▸ **Requests**:
a - Reproduce word for word the portion of the column on Root Strikers and voluntaryists that opens with the words containing "Exclusive to STR" and closes with "analogy, a good name.".
b - Proceed with the column on Root Strikers and voluntaryists, writing on from the final sentence it gives.

▸ **Excerpted passage**:
"No government of the left has done as much for the poor as capitalism has. Even when it comes to the redistribution of income, the left talks the talk but the free market walks the walk. What do the poor most need? They need to stop being poor. And how can that be done, on a mass scale, except by an economy that creates vastly more wealth? Yet the political left has long had a remarkable lack of interest in how wealth is created. As far as they are concerned, wealth exists somehow and the only interesting question is how to redistribute it." ~ Thomas Sowell
What Are You?
Column by Jim Davies.
Exclusive to STR
We are Root Strikers here, because rather than trying to trim the branches of the evil tree of government, we seek a way to destroy its roots. Some want a smaller or minimal government; we want none at all. It's a powerful analogy, a good name.
We are also voluntaryists, for we believe every human action should be uncompelled. That's explicit, and leaves not a cubic centimeter of room for government, for its entire business is to force or compel, by means of laws – definable as one-sided contracts. It's a good name.

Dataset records

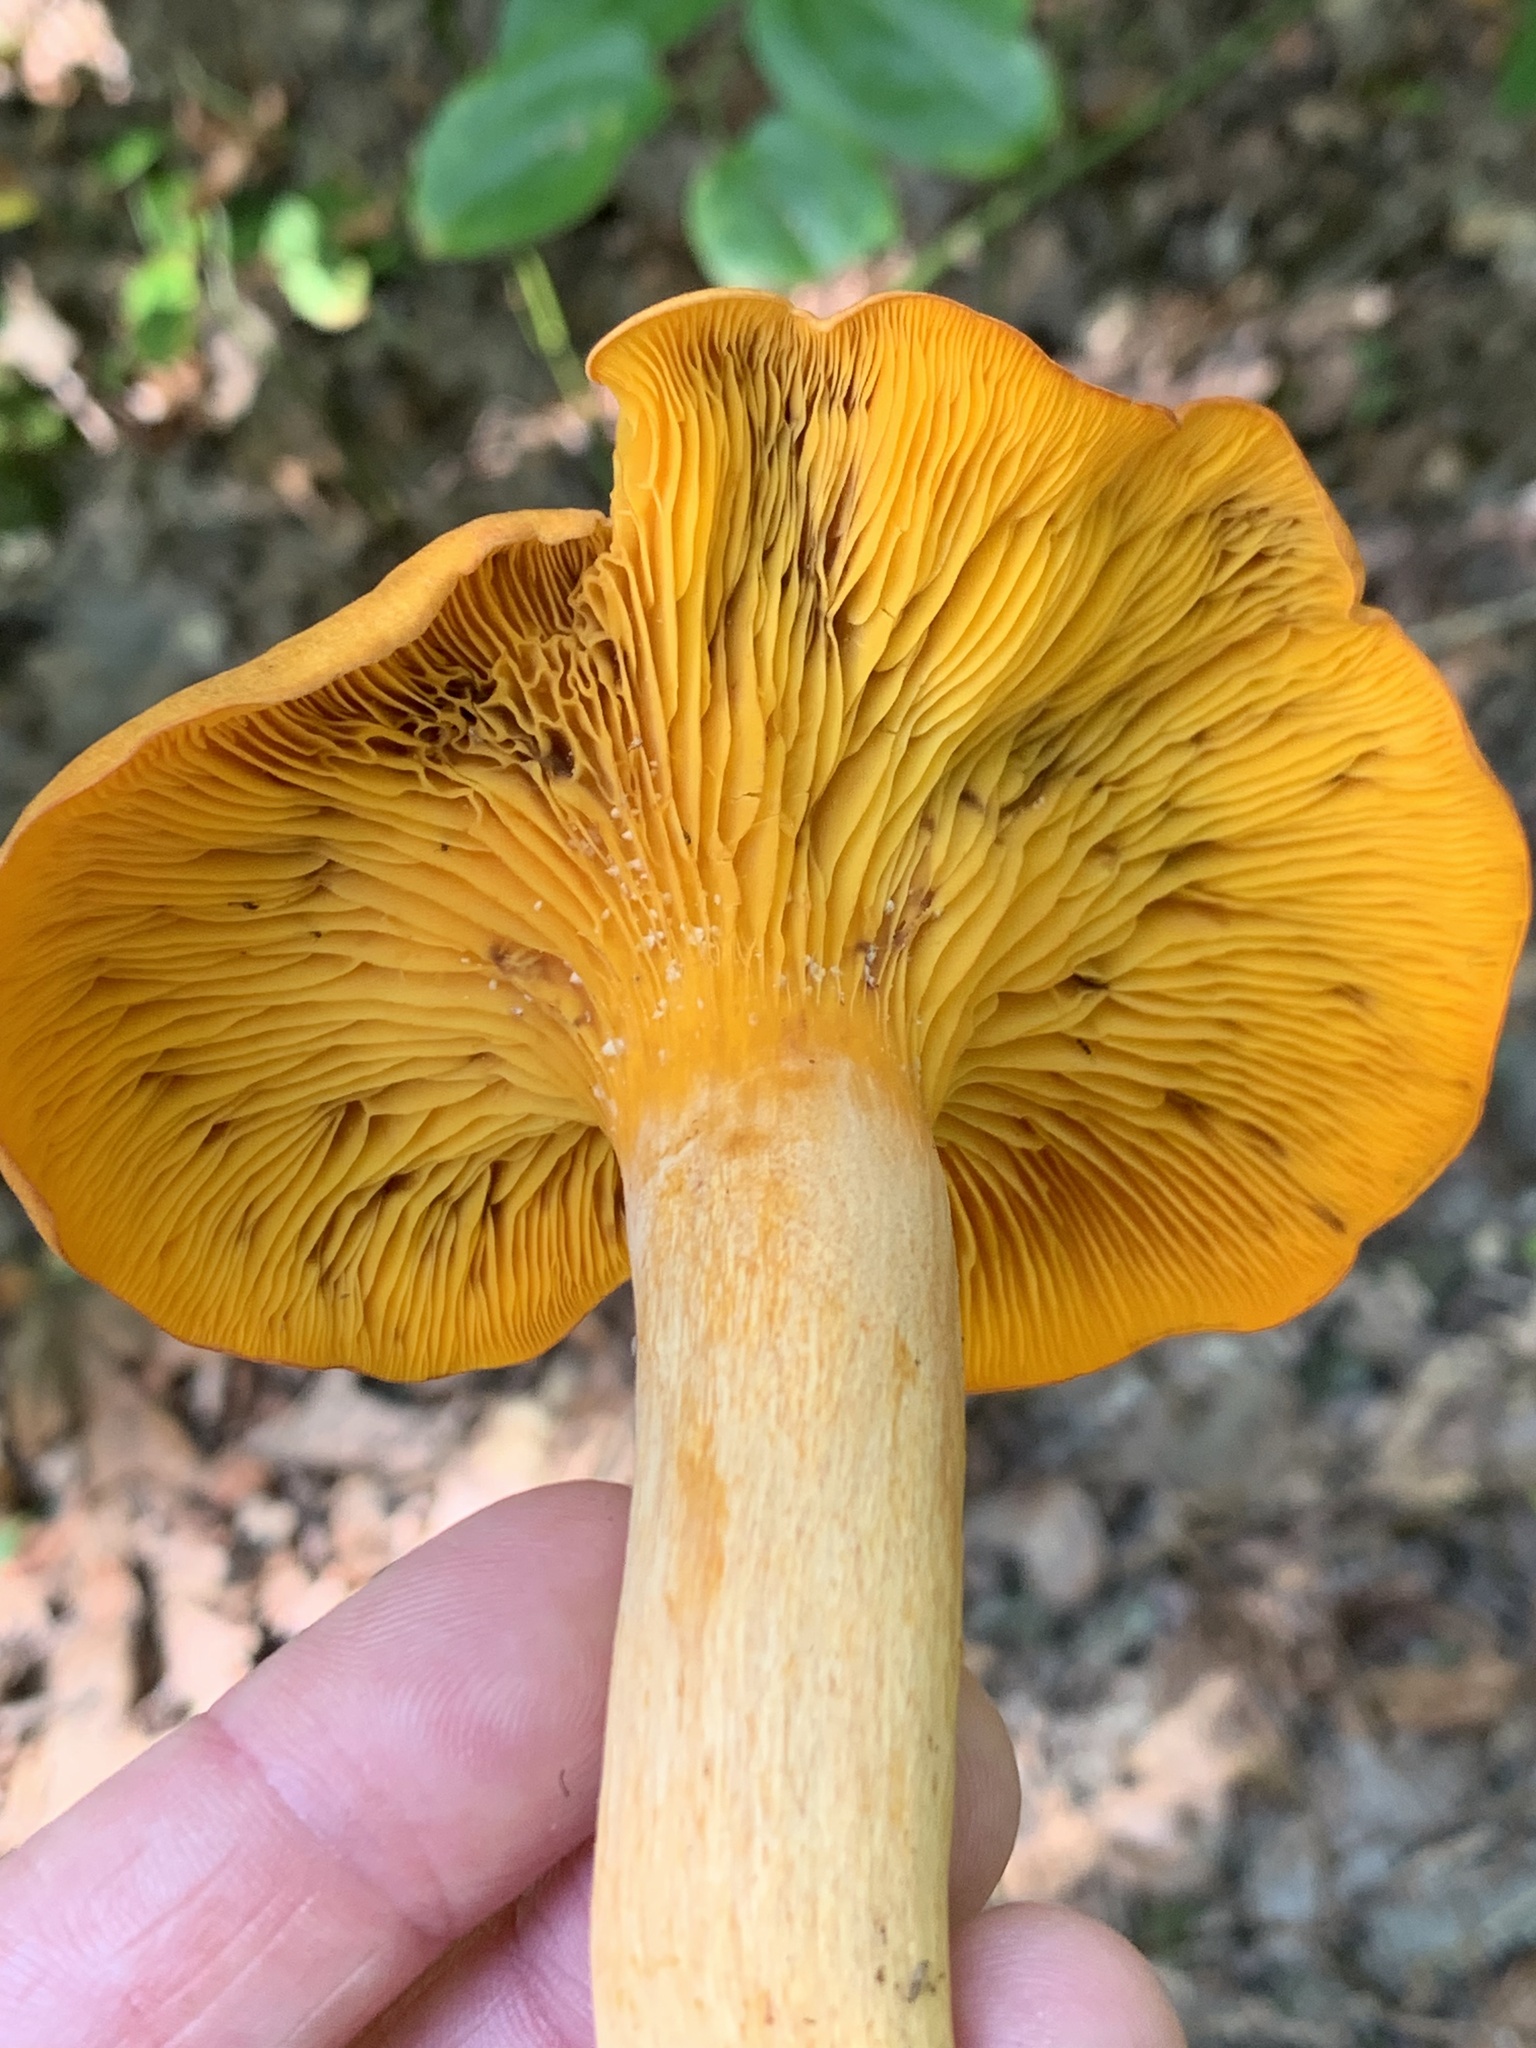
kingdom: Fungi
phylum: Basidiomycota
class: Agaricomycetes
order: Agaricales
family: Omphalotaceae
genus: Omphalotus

▸ **Final answers**:
a -
Exclusive to STR
We are Root Strikers here, because rather than trying to trim the branches of the evil tree of government, we seek a way to destroy its roots. Some want a smaller or minimal government; we want none at all. It's a powerful analogy, a good name.

b -
We are also market anarchists, because while committed to such absence of rule (the etymology of the word “anarchist”), we like to clarify that we believe a free market will furnish every demand for goods and services that may arise. It's a good name.
We are also anarcho-capitalists, for pretty well the same reasons; we like to clarify that we think living standards are improved by the free use of capital by those who have saved it – in contrast to some who, while curiously using the term “anarchist,” also make it evident that they believe in a great deal of compulsion and confiscation of such savings and in their collective “investment” by a chosen élite. So it too is a good name.
And of course we are libertarians, in the correct and original sense of “not believing in the initiation of force, to achieve social goals.” Instead, we trust individual liberty. A good name.
So far I've used the pronoun “we,” and before someone calls me out on that, I'll correct the error; those five names above are what I am. Are you? Do you accept those labels?
Arguably, a label or group name is a bad idea altogether, it's said to smack of groupthink, or collectivism--even when the group explicitly rejects collectivism. Perhaps a classic example is the Objectivist movement; very insightful, but widely criticized as a cult around the personality of its founder, Ayn Rand. Such was the subject of Rothbard's hilarious satire here. So what can a person be called who refuses to accept any label name at all? A curmudgeon, maybe.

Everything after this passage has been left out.